Si Kucing Putih, alias si Meong, sudah menggelandang selama bertahun-tahun. Mengais sampah sudah menjadi kesehariannya demi mengganjal perut yang keroncongan. Siapa orang tuanya, ia tak pernah tahu. Yang ia tahu, dunia tidak pernah bersikap lunak dan butuh keteguhan hati untuk menghadapinya. Teman adalah lalat-lalat yang ikut mengerumuni makanannya. Taring dan cakar adalah pelindungnya.

Di suatu tempat, berkilo-kilometer dari Jogja, terdapat seekor kucing konglomerat bernama Empus. Ibarat Paman Gober yang hobi berenang di kolam uang, si Empus ini memiliki kolam sarden. Kendati hidupnya bergelimang sarden, tak ada yang tahu ia memiliki sebuah lubang besar yang menganga di dalam hatinya...

Beberapa tahun yang lalu, istri Empus mati setelah melahirkan lima ekor bayi kucing. Dari lima itu, hanya satu yang dapat bertahan hidup. Sisanya mati karena virus. Dengan hati penuh duka, Empus berjanji akan mendedikasikan hidupnya untuk menjaga satu-satunya anaknya yang masih hidup, yang ia beri nama Meong.

Nestapa seolah tak berhenti menerpa kehidupan Empus. Selang seminggu setelah kematian istri dan empat anaknya, Meong diculik oleh sosok tak dikenal. Kejadian itu terjadi begitu saja; Empus sejenak meninggalkan Meong di atas buaiannya yang ada di halaman rumahnya demi mengambil sebotol susu untuk Meong yang rewel kelaparan. Ketika ia kembali, Meong sudah lenyap...

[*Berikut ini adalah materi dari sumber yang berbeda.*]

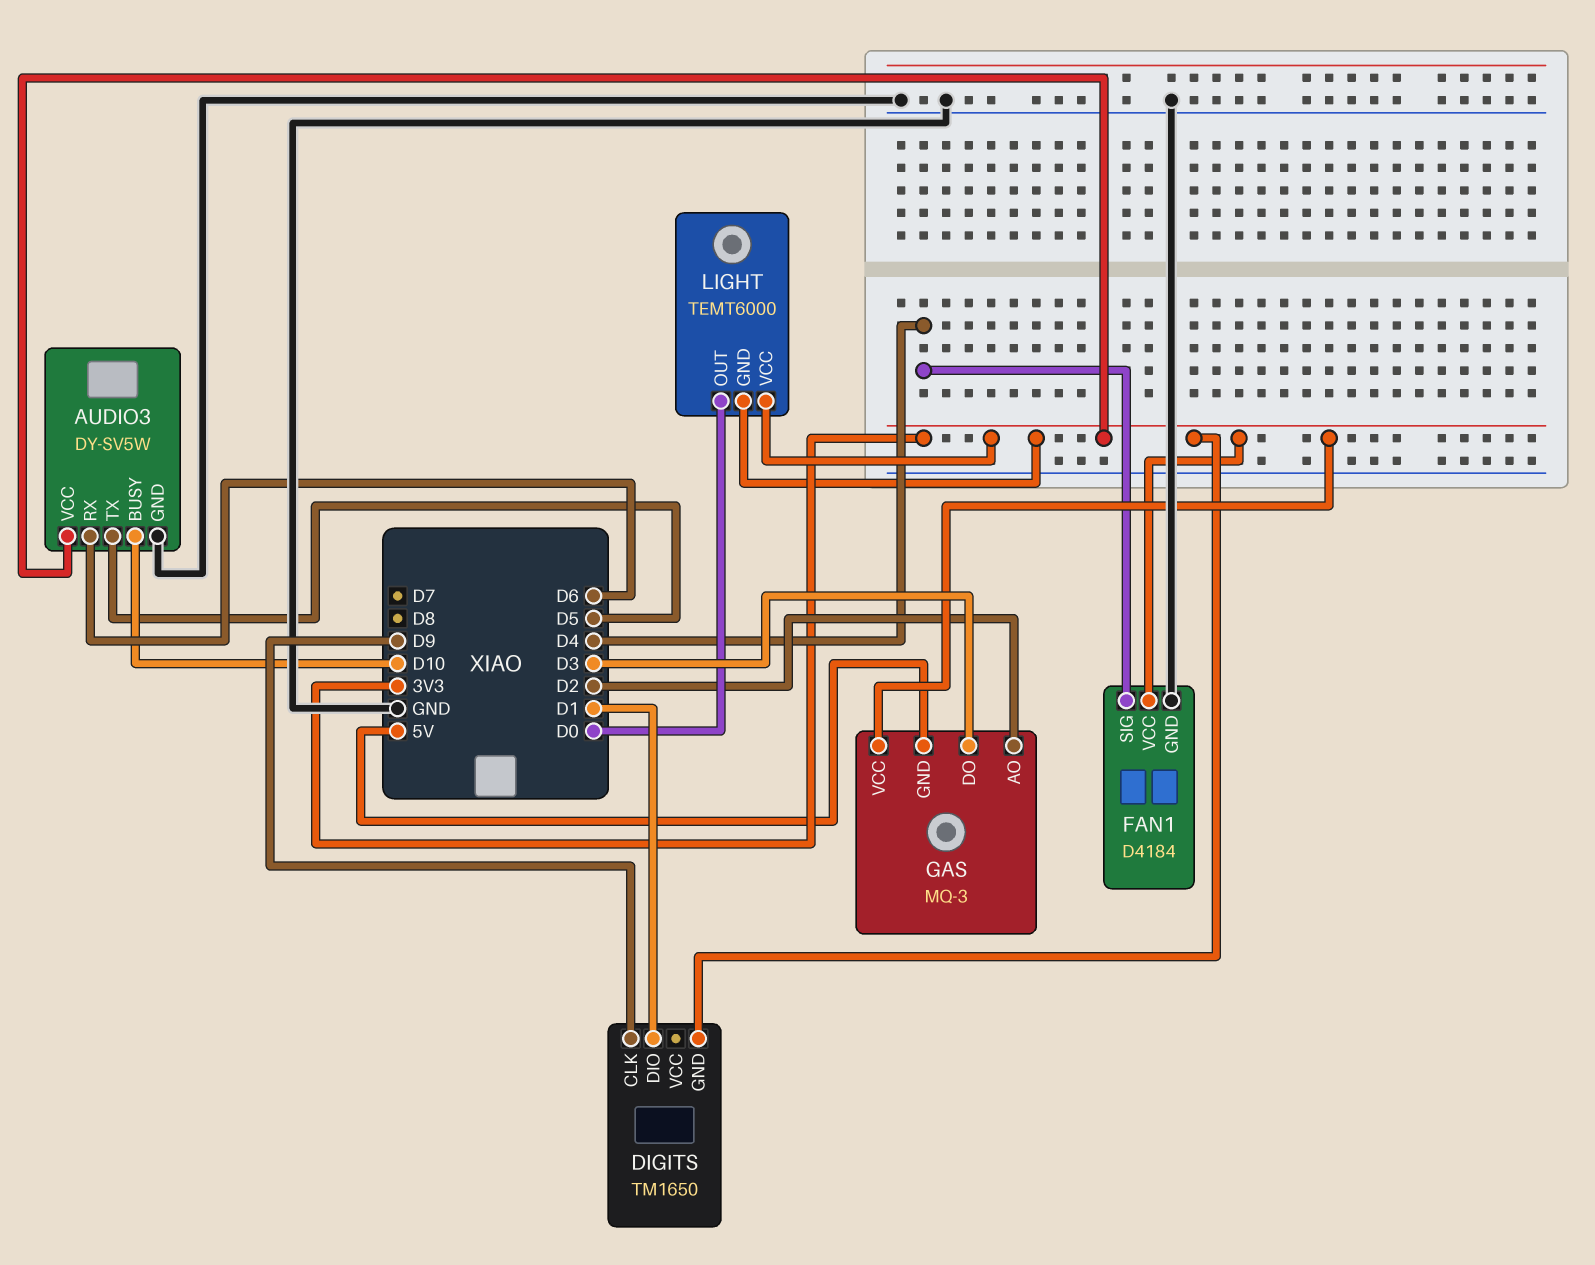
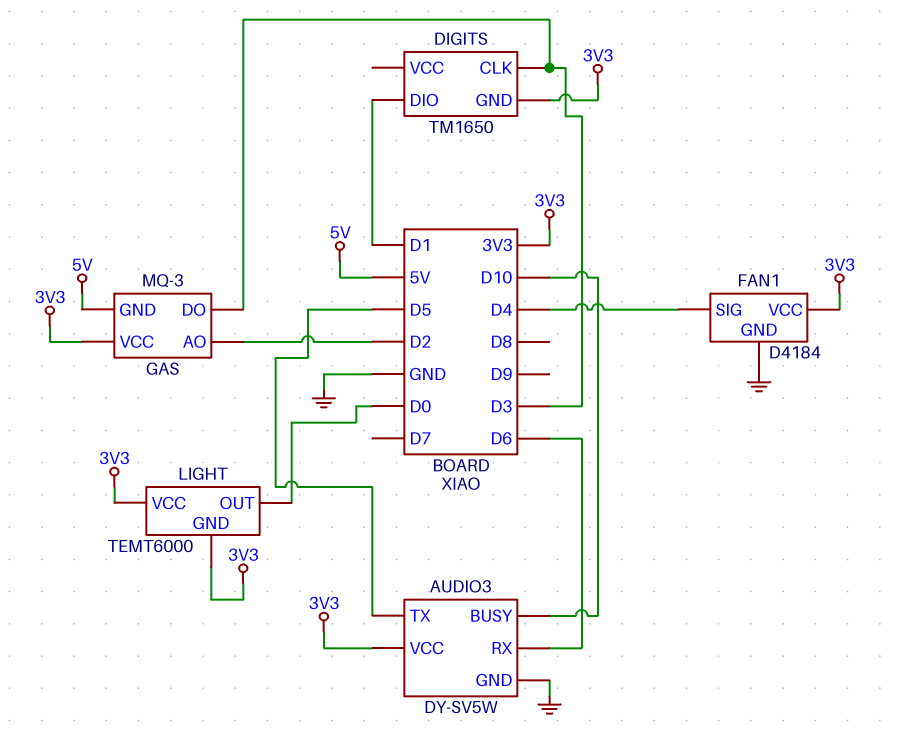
DIGITS pin CLK: D9 -> D3

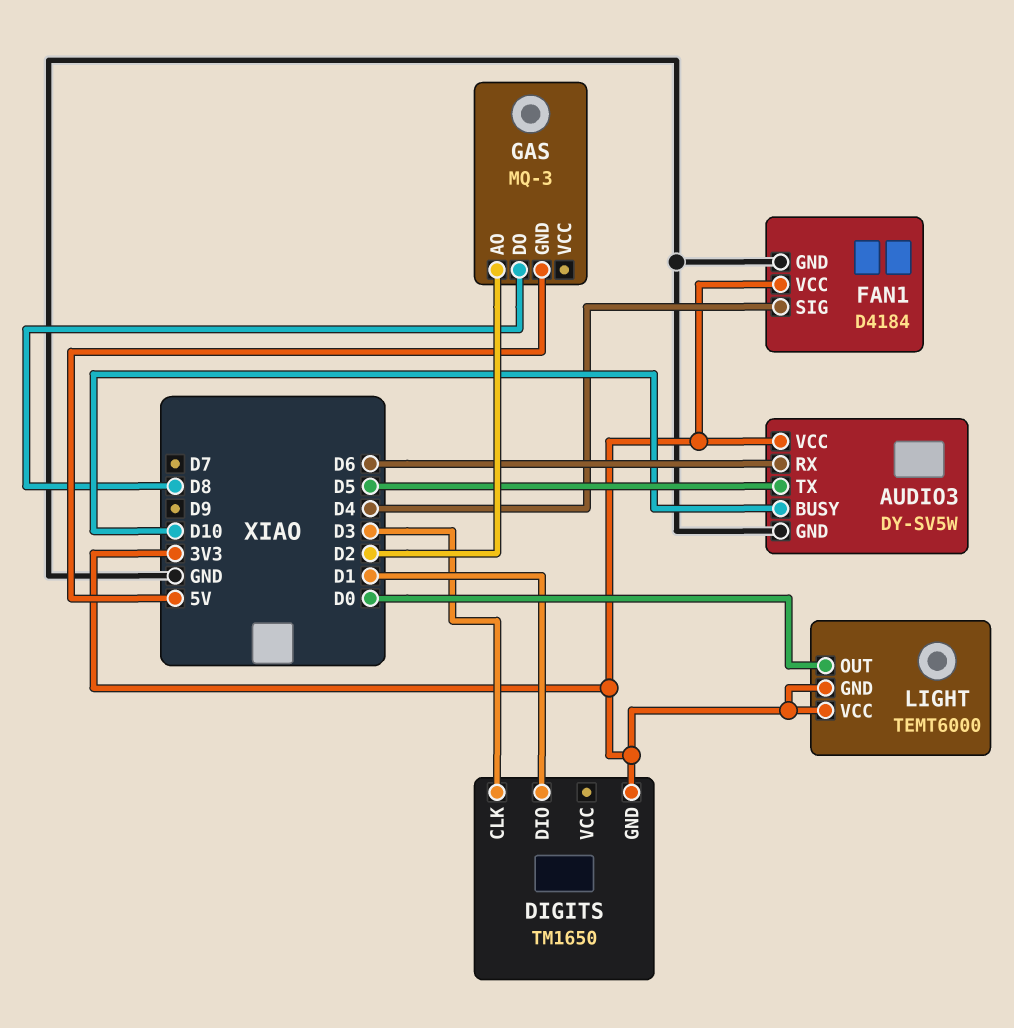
GAS pin DO: D3 -> D8
GAS pin VCC: 3V3 -> none

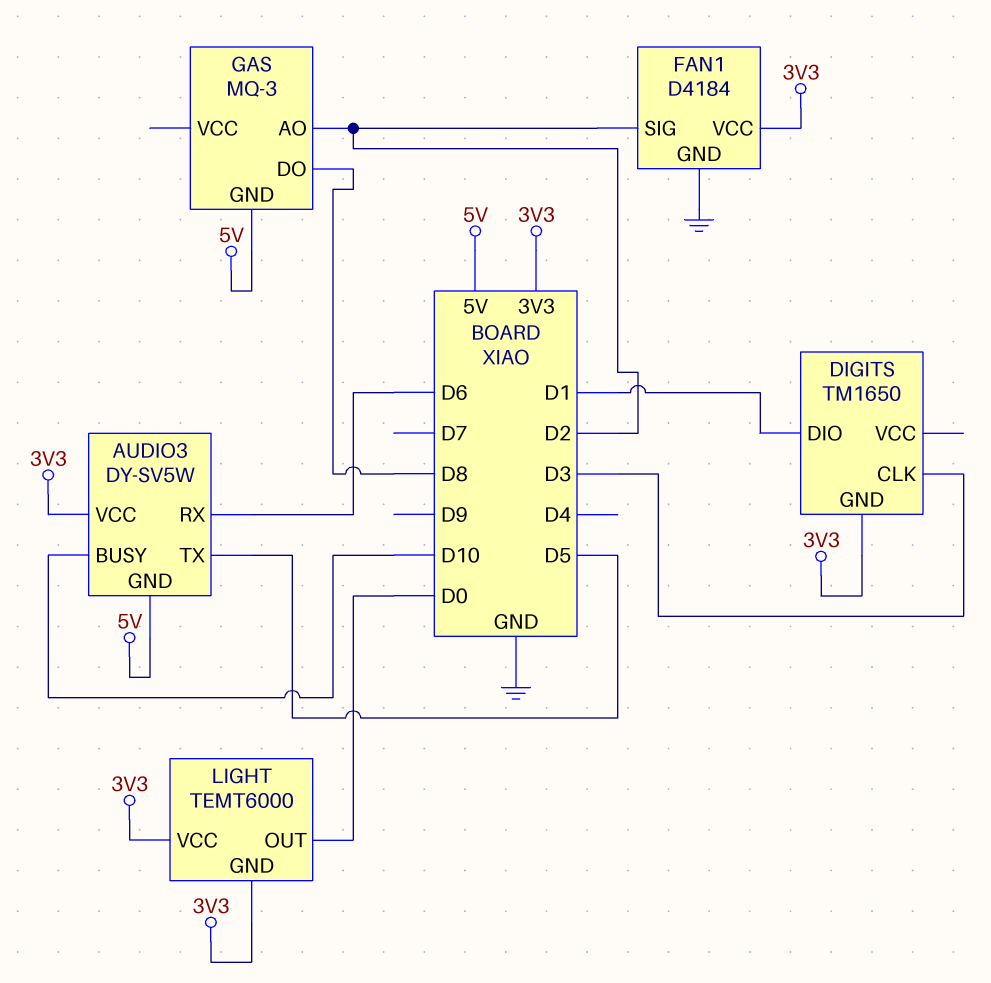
AUDIO3 pin GND: GND -> 5V
FAN1 pin SIG: D4 -> D2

Yang tidak Empus ketahui, Meong diculik oleh sekor kucing jahat bernama Pupus. Pupus adalah kucing preman yang menguasai jalanan Jogja; semua kucing gelandangan tunduk padanya. Pupus dan pemiliknya sering menculik anak-anak kecil, manusia maupun kucing, untuk dipaksa bekerja demi mereka. Mencuri, mengemis, dan sebagainya. Dan kehidupan keras Meong di jalanan pun dimulai sejak saat itu...

(bersambung)

Ya begitulah. Mungkin suatu saat akan saya lanjutkan cerita tak bermutu ini. Semoga anda tidak geram dan ingin memukul saya.